At the 1902 International Congress of Americanists in New York, Chavero gave some credit to the French project headed by Joseph Florimond Loubat for major discoveries at Monte Albán. This public declaration before the International Congress of Americanists, including those by Eduard Seler and Franz Boas, were interrupted by Leopoldo Batres, inspector national monuments and Chavero's rival. Batres had excavated at Monte Albán and strenuously objected to Chavero's assertions, since the work was paid for by the Mexican government.

Chavero donated the Chavero Codex of Huexotzingo to the National Museum of Mexico in 1906.

==Poetry ==
Chavero is the author of the dramas "La Reina Xochitl" and "La tempestad de un beso," "Quetzalcoatl," "Los amores de Alarcón," "La hermana de los Ávilas," "El mundo de ahora," and more.

== Works ==
A selected list of Chavero's writings of ethnohistorical interest is published in the Handbook of Middle American Indians.
- Discurso pronunciado en los funerales del C. Benito Juarez presidente de los Estados-Unidos Mexicanos (1872).
- Estudio sobre la Piedra del Sol (1875) y (1877-1903).
- Calendario azteca: ensayo arqueológico por Alfredo Chavero (1876).
- Biografía de Sahagún (1877).
- Sahagun. Estudio por Alfredo Chavero (1877).
- Bienaventurados los que esperan. Comedia en tres actos y en prosa (1878).
- Quetzalcóatl. Ensayo trágico en tres actos y en verso (1878).
- Los amores de Alarcon. Poema dramático en tres actos y en prosa (1879).
- Xóchitl. Drama en tres actos y en verso (1879).

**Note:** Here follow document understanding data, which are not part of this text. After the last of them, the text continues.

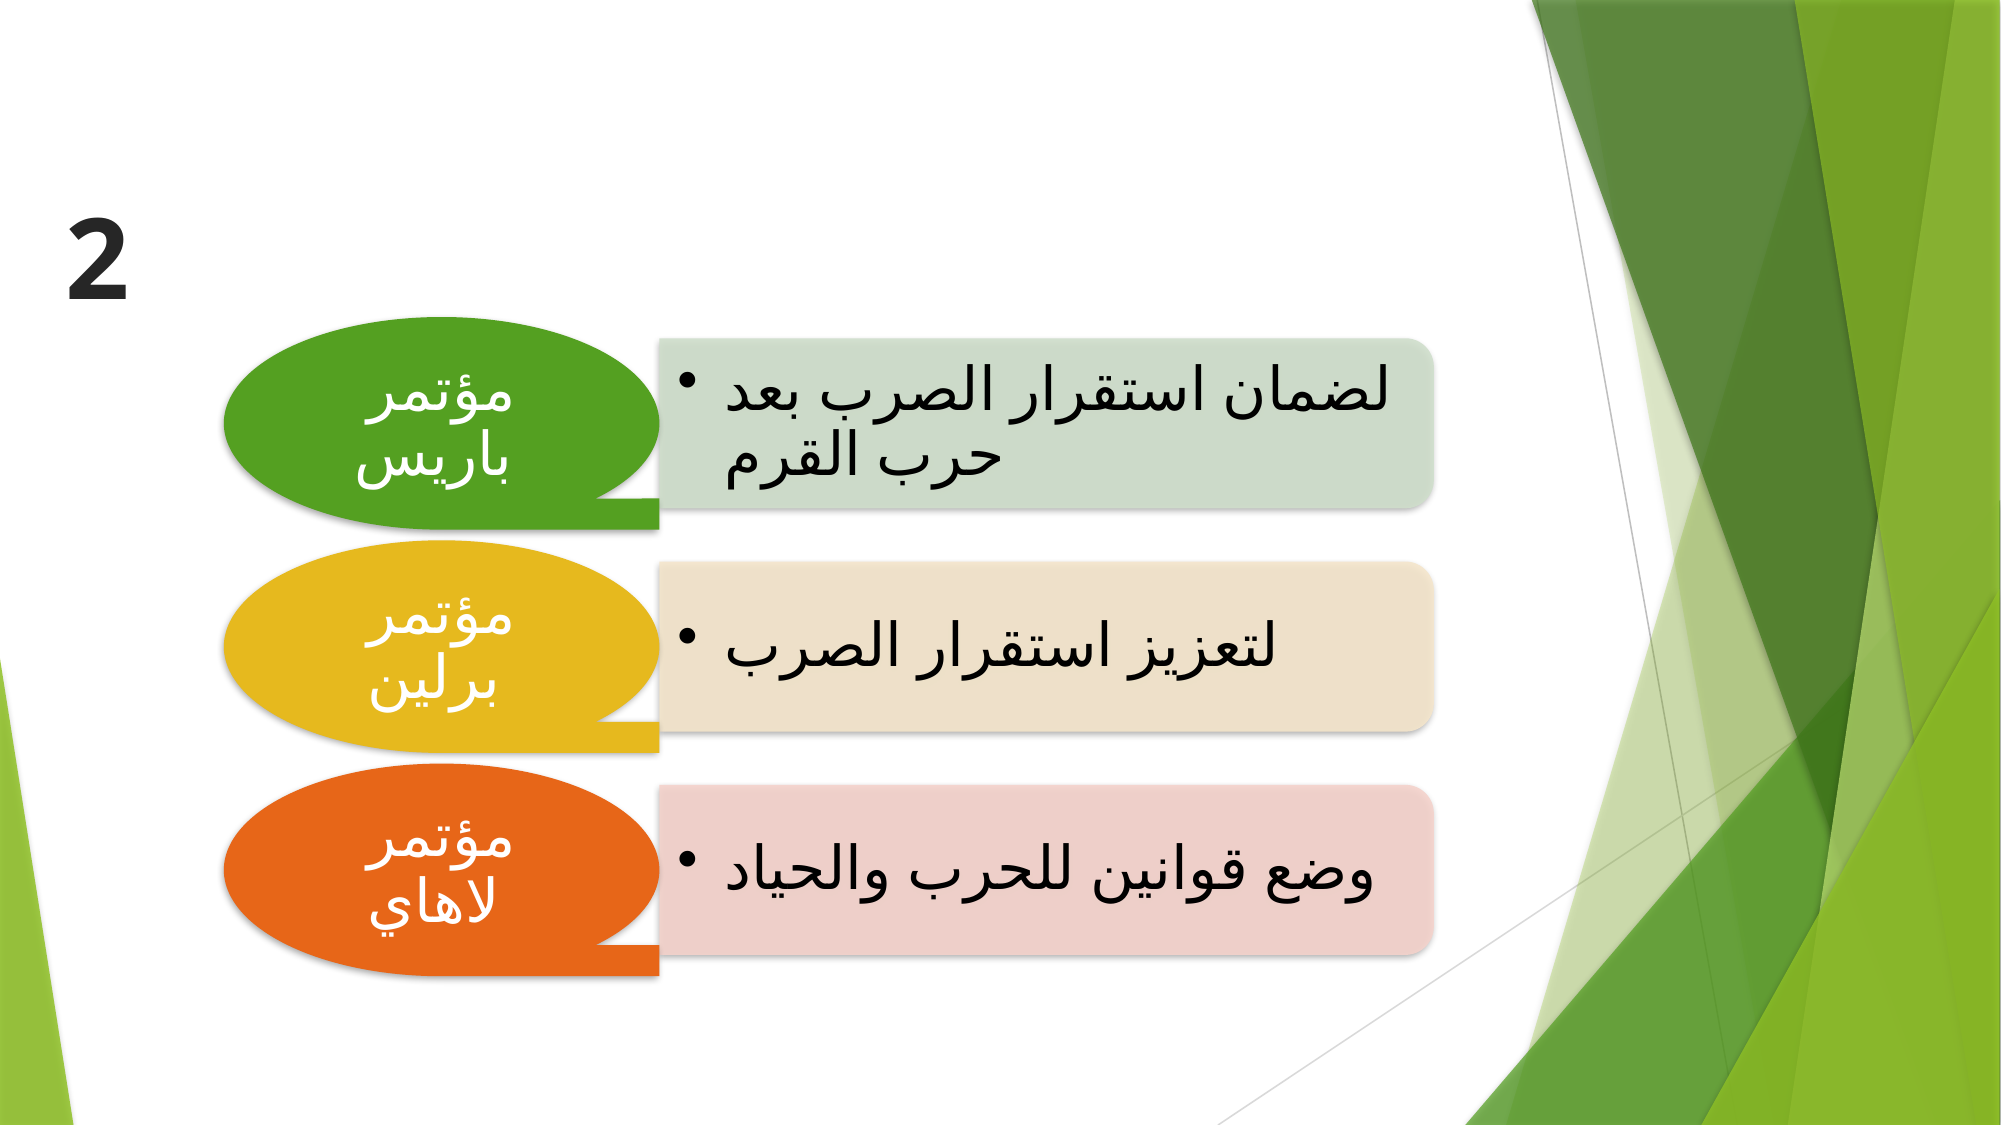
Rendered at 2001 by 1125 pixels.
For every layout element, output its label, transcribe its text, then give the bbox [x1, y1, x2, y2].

text_box 2 [50, 179, 145, 330]
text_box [223, 316, 1435, 978]
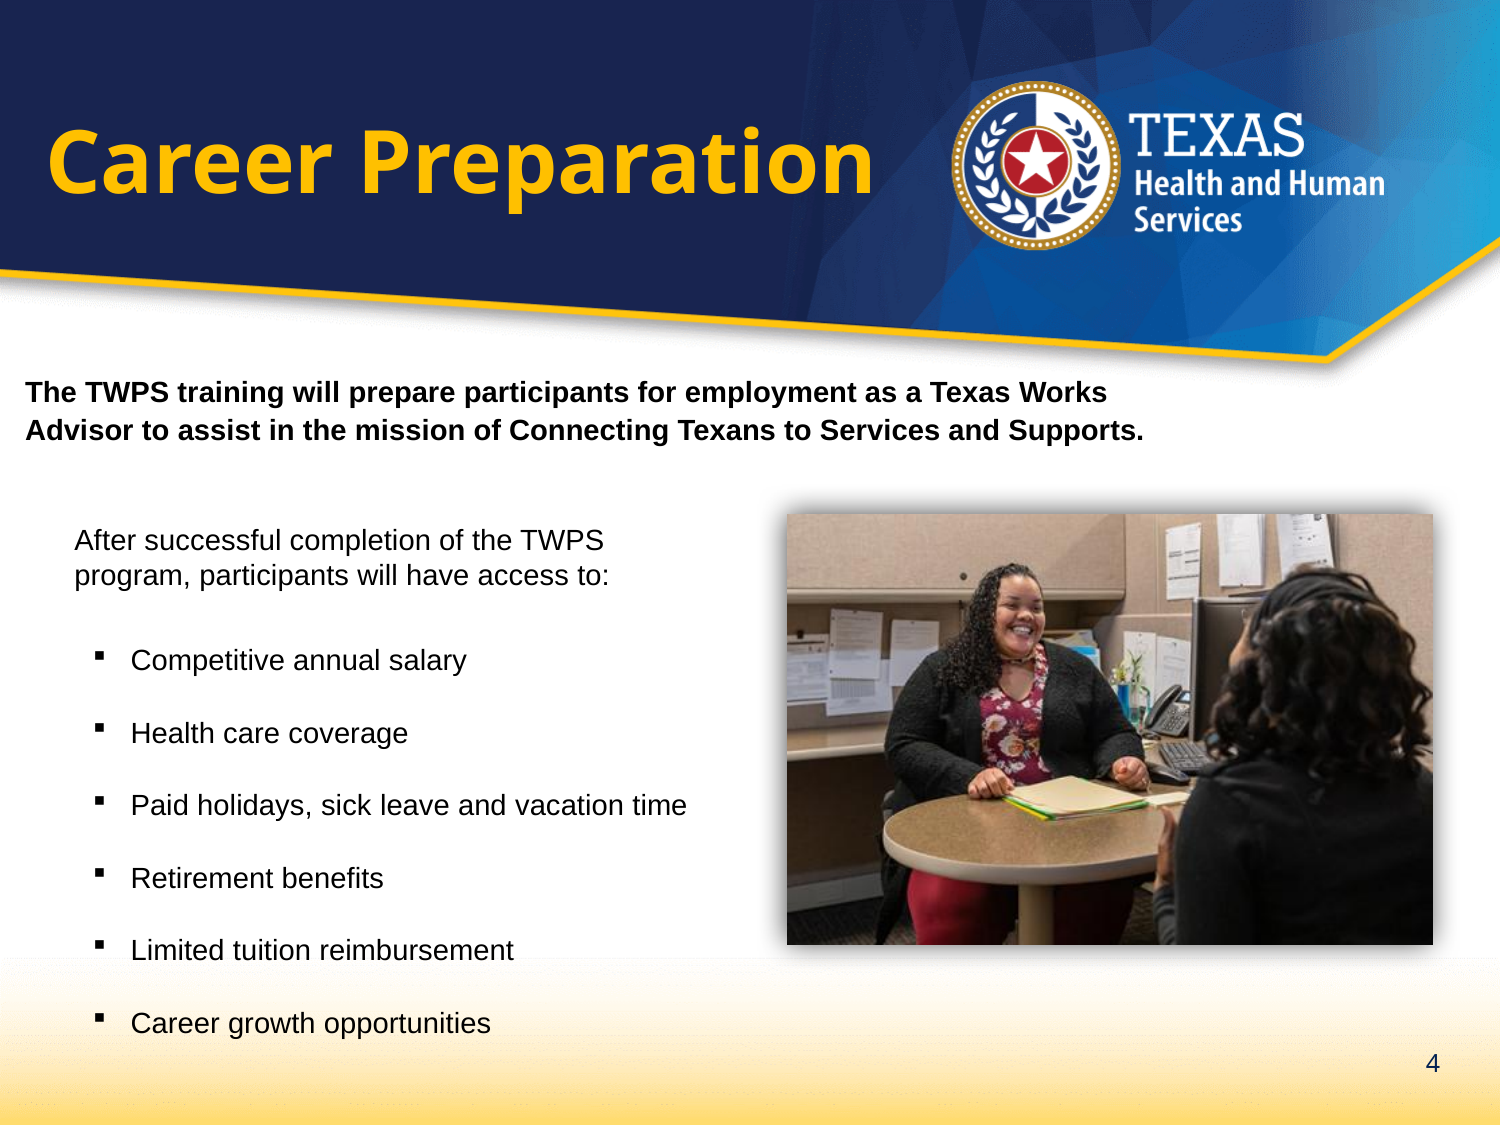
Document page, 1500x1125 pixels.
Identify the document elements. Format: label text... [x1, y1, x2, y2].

picture [0, 0, 1500, 1125]
title Career Preparation [45, 99, 930, 213]
list After successful completion of the TWPS program, participants will have access to: Competitive annual salary Health care coverage Paid holidays, sick leave and vacation time Retirement benefits Limited tuition reimbursement Career growth opportunities [59, 514, 729, 1067]
slide_number 4 [1305, 1035, 1455, 1095]
text_box The TWPS training will prepare participants for employment as a Texas Works Advisor to assist in the mission of Connecting Texans to Services and Supports. [10, 362, 1177, 455]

- ¡El huracán de un beso! Drama en dos actos y en prosa, precedido de una introducción, original de Alfredo Chavero (1886).
- Explicaciones del Códice Aubin (1890).
- Explicaciones sobre el Lienzo de Tlaxcala (1892).

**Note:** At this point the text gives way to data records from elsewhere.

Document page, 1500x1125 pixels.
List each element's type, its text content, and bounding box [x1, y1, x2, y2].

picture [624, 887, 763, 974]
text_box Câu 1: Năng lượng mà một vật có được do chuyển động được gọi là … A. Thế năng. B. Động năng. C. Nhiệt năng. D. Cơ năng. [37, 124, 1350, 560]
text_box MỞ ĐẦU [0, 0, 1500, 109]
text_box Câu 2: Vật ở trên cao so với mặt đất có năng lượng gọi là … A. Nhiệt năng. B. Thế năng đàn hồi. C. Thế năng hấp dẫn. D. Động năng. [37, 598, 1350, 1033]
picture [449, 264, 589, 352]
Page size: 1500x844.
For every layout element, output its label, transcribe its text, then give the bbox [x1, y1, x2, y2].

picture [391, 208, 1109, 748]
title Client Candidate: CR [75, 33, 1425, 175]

- Explicaciones sobre el Códice Borgia (1900).
- Apuntes viejos de bibliografía mexicana (1903).
- Obras del Lic. Don Alfredo Chavero, miembro de número de la Academia Mexicana de la Lengua y correspondiente de la Española. Tomo I: Escritos diversos (1904).
- Discurso pronunciado el 24 de septiembre de 1904 en el Congreso de Artes y Ciencias de la Exposición Universal de San Luis Missouri (1905).
- Calendario de Palemke: signos cronográficos. Primera parte (1906).
- Edición de Historia chichimeca de Fernando de Alva Ixtlilxóchitl (1891-1892).
- Edición de Historia de Tlaxcala de Diego Muñoz Camargo (1892).